▶ EXTRACT:
Their backyard just so happens to be a sprawling expanse of icy wilderness where only the bold and resourceful survive, where ancient knowledge is passed from generation to generation.
Two classes of 12 kids each in teacher Deidre McQuade’s Explore Program experienced overnight winter camping adventures with Borealis Dog Sled Adventures’ Burton Penner, Feb. 4-5 and Feb. 11-12 respectively.
Andy Kennedy accompanied the group and says that having a local asset like Burton Penner, a skilled trapper and dog sledder is key is exposing kids to outdoor pursuits while adding a heritage component.
“He makes it all happen,” said Kennedy. “It’s his passion and he’s a wealth of knowledge when it comes to anything to do with living outdoors – from making fires, to trapping animals and the parts of the beaver that are good for the dogs to eat.”
Travelling to Penner’s remote cabin by dog sled, the students braved the elements overnight, sleeping in quinzees (dug out snow piles) or in arctic tents.
Kennedy says teachers ensured that sleeping arrangements were adequate for each student.

[Page-level text extractions]

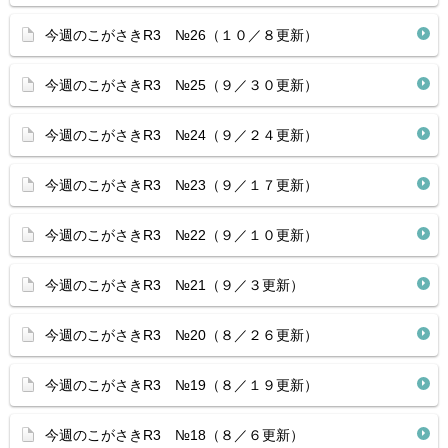
今週のこがさきR3 №26（１０／８更新）
今週のこがさきR3 №25（９／３０更新）
今週のこがさきR3 №24（９／２４更新）
今週のこがさきR3 №23（９／１７更新）
今週のこがさきR3 №22（９／１０更新）
今週のこがさきR3 №21（９／３更新）
今週のこがさきR3 №20（８／２６更新）
今週のこがさきR3 №19（８／１９更新）
今週のこがさきR3 №18（８／６更新）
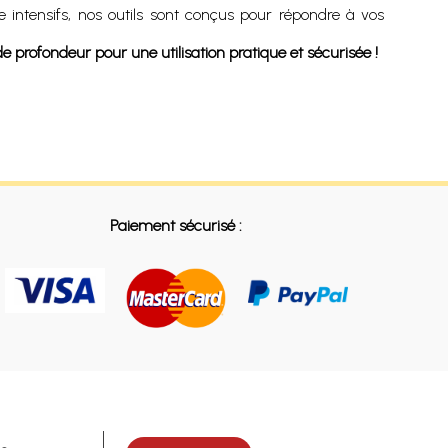
intensifs, nos outils sont conçus pour répondre à vos
e profondeur pour une utilisation pratique et sécurisée !
Paiement sécurisé :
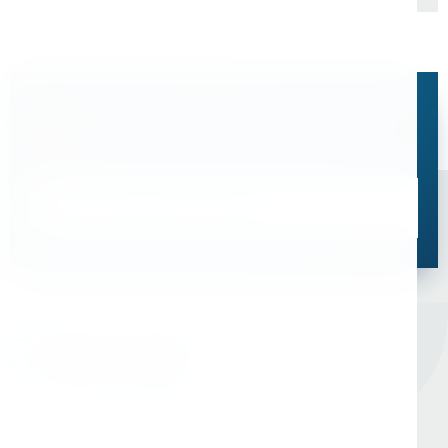
Остались вопросы?
Свяжитесь с нами, мы поможем подобрать
оптимальное решение для ваших задач
Связаться со специалистом
Оборудование для сверления и металлообработки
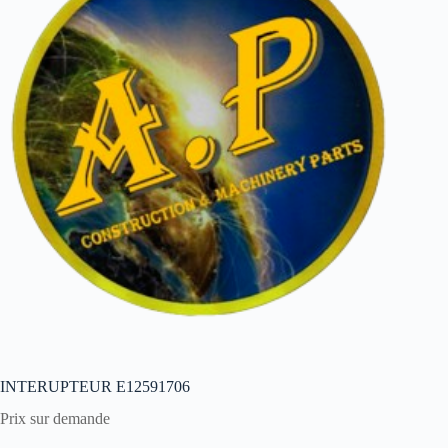
INTERUPTEUR E12591706
Prix sur demande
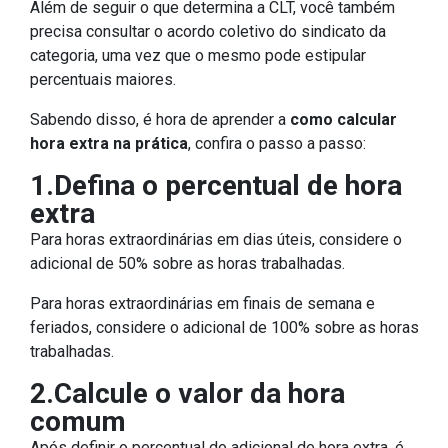
Além de seguir o que determina a CLT, você também
precisa consultar o acordo coletivo do sindicato da
categoria, uma vez que o mesmo pode estipular
percentuais maiores.
Sabendo disso, é hora de aprender a
como calcular
hora extra na prática
, confira o passo a passo:
1.Defina o percentual de hora
extra
Para horas extraordinárias em dias úteis, considere o
adicional de 50% sobre as horas trabalhadas.
Para horas extraordinárias em finais de semana e
feriados, considere o adicional de 100% sobre as horas
trabalhadas.
2.Calcule o valor da hora
comum
Após definir o percentual do adicional de hora extra, é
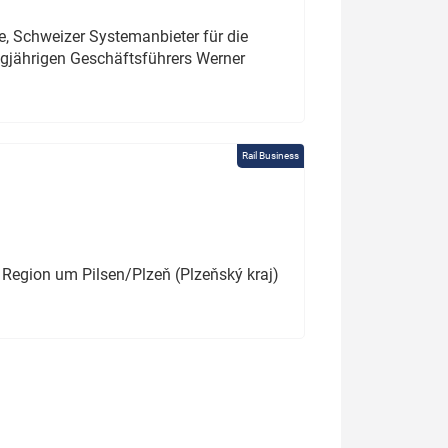
e, Schweizer Systemanbieter für die
angjährigen Geschäftsführers Werner
Rail Business
 Region um Pilsen/Plzeň (Plzeňský kraj)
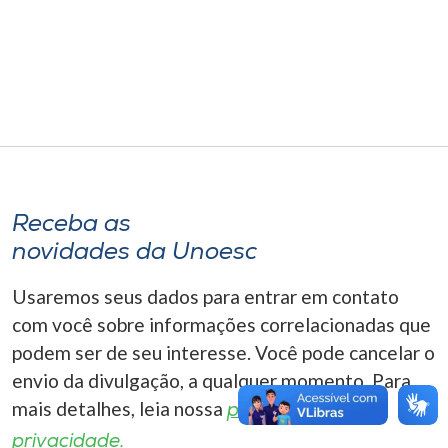
Museu
Unoesc
Store
Selecione
o idioma
Receba as
novidades da Unoesc
Usaremos seus dados para entrar em contato
A+
A-
com você sobre informações correlacionadas que
podem ser de seu interesse. Você pode cancelar o
envio da divulgação, a qualquer momento. Para
mais detalhes, leia nossa
política de
privacidade.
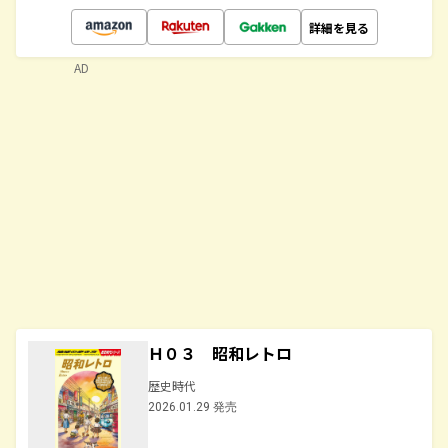
詳細を見る
AD
Ｈ０３ 昭和レトロ
歴史時代
2026.01.29 発売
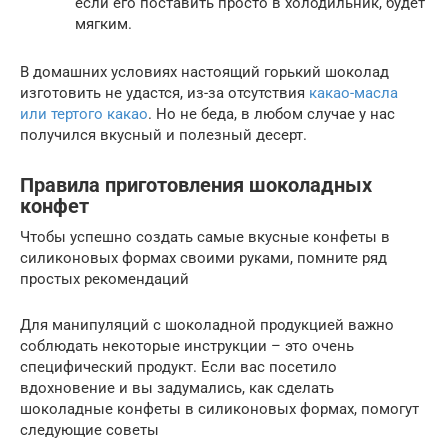
если его поставить просто в холодильник, будет
мягким.
В домашних условиях настоящий горький шоколад
изготовить не удастся, из-за отсутствия
какао-масла
или тертого какао
. Но не беда, в любом случае у нас
получился вкусный и полезный десерт.
Правила приготовления шоколадных
конфет
Чтобы успешно создать самые вкусные конфеты в
силиконовых формах своими руками, помните ряд
простых рекомендаций
Для манипуляций с шоколадной продукцией важно
соблюдать некоторые инструкции – это очень
специфический продукт. Если вас посетило
вдохновение и вы задумались, как сделать
шоколадные конфеты в силиконовых формах, помогут
следующие советы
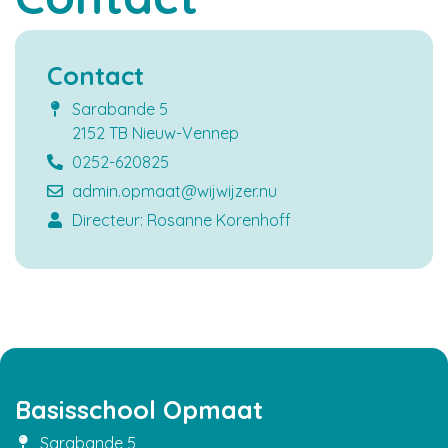
Documenten
Contact
Werken bij WijWijzer
Sarabande 5
Contact
2152 TB Nieuw-Vennep
0252-620825
admin.opmaat@wijwijzer.nu
Directeur: Rosanne Korenhoff
Basisschool Opmaat
Sarabande 5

▶ WORK INSTRUCTION 1:
Duplicate the part of the winter camping article that begins at the words "Two classes of" and stops after "in arctic tents.".
▶ WORK INSTRUCTION 2:
Answer these questions from the winter camping article:
(a) How many kids were in each of the two classes?
(b) What company is Burton Penner with?
(c) Where did the students sleep overnight?

▶ TASK ANSWER 1:
Two classes of 12 kids each in teacher Deidre McQuade’s Explore Program experienced overnight winter camping adventures with Borealis Dog Sled Adventures’ Burton Penner, Feb. 4-5 and Feb. 11-12 respectively.
Andy Kennedy accompanied the group and says that having a local asset like Burton Penner, a skilled trapper and dog sledder is key is exposing kids to outdoor pursuits while adding a heritage component.
“He makes it all happen,” said Kennedy. “It’s his passion and he’s a wealth of knowledge when it comes to anything to do with living outdoors – from making fires, to trapping animals and the parts of the beaver that are good for the dogs to eat.”
Travelling to Penner’s remote cabin by dog sled, the students braved the elements overnight, sleeping in quinzees (dug out snow piles) or in arctic tents.

▶ TASK ANSWER 2:
(a) 12 kids
(b) Borealis Dog Sled Adventures
(c) In quinzees (dug out snow piles) or in arctic tents